Brigitte Fontaine, elle, écrivait en 1975 : Il y a des baisers qui circulent et nous ne les voyons pas.
Merci beaucoup !
Monsieur Provencher, je viens de lire votre texte qui me touche profondément. Je cherchais sur Internet une photo de Cécile Cloutier (dont je viens d’apprendre le décès) et je suis arrivé jusqu’à ce beau cri du coeur pour la mémoire de nos poètes. Ce que vous dites est tellement vrai ! Ceci en particulier: « Et la longue persistance, le long acharnement, la traversée du temps que n’ont pas encore connus, vécus ceux et celles qui se croient arrivés ? »
j’ai beaucoup de livres de Suzanne Paradis chez moi et j’y retourne souvent
MERCI
Merci, Monsieur Pleau, merci beaucoup à vous. Je ne savais pas le décès, malheureusement, de madame Cloutier. Je vais transmettre la nouvelle en France à un ami qui l’aimait beaucoup.
Prenez soin de vos livres de madame Paradis. On en voit un, très rarement, ici et là, chez les bouquinistes, ce qui est bon signe selon moi. Ses lecteurs tiennent à les conserver.

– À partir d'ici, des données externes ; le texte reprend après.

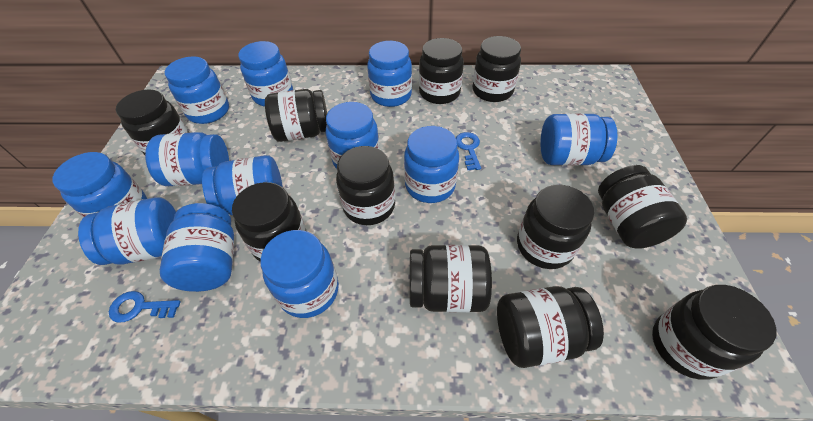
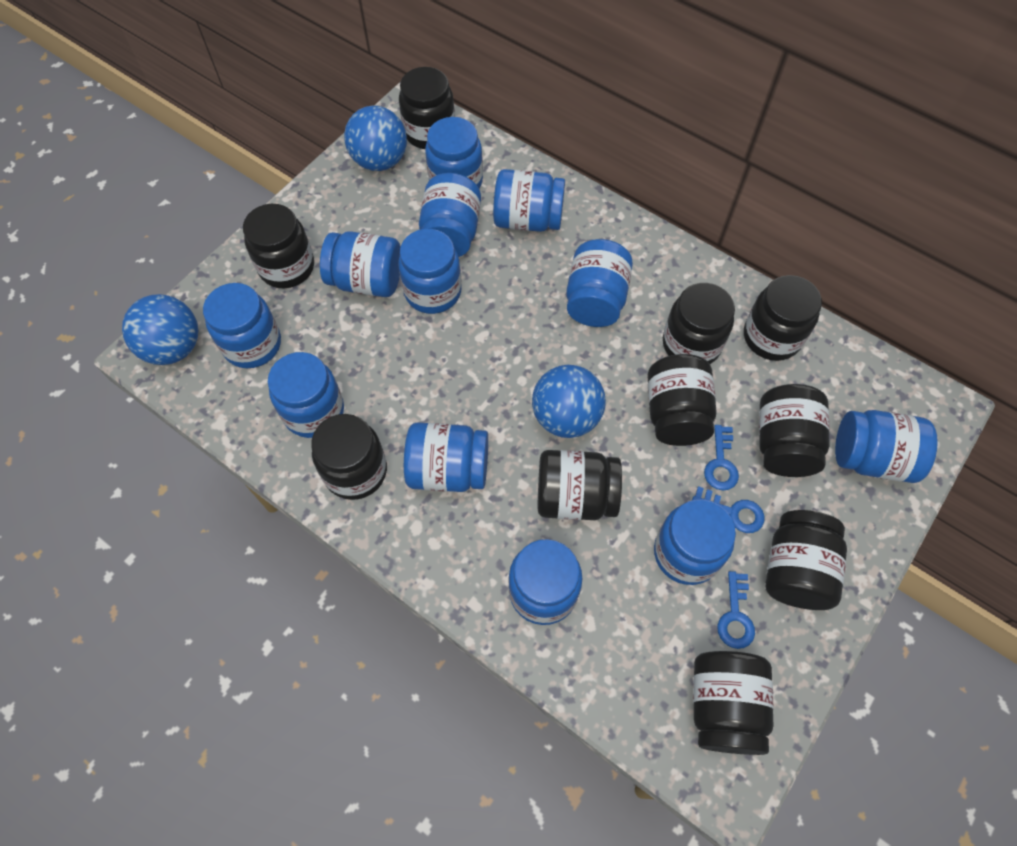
black jar: [116,90,189,155] [232,182,306,262] [265,89,327,142] [336,146,395,225] [410,245,492,312] [419,38,464,104] [472,36,521,102] [497,286,604,368] [517,185,594,269] [598,165,687,249] [652,285,777,380] = 11 -> [243,204,314,288] [311,414,387,500] [399,67,455,149] [537,450,622,520] [647,354,716,446] [663,283,735,364] [693,651,774,755] [744,275,822,361] [759,384,830,477] [765,510,847,610] = 10
blue ball: none = 0 -> [122,294,198,365] [344,106,407,171] [532,365,606,438] = 3
blue key: [109,291,181,323] [456,132,481,170] = 2 -> [692,486,764,533] [704,425,739,491] [717,571,755,649] = 3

Je m’appelle Christian Boudreault et j’ai tres bien connu Suzanne Paradis en 1960. J’avais 11 ans.J’ai cherché a la revoir depuis 10 ans mais j’ai perdu sa trace. Je l’ai connu au manoir de Val Menaud et toute ma famille se souvient tres bien de cette belle et gentille dame. J’aimerais bien la retrouver pour lui dire que nous l’aimions énormément. J’appris par coeur plusieurs de ses poemes.
Merci beaucoup, Monsieur Boudreault. Moi, je l’ai connue dans les tous premiers salons du livre à Québec durant les années 1960. Je sais qu’elle habitait, il me semble, à l’ouest de Québec, genre Saint-Augustin, mais je n’en suis pas certain, vraiment pas.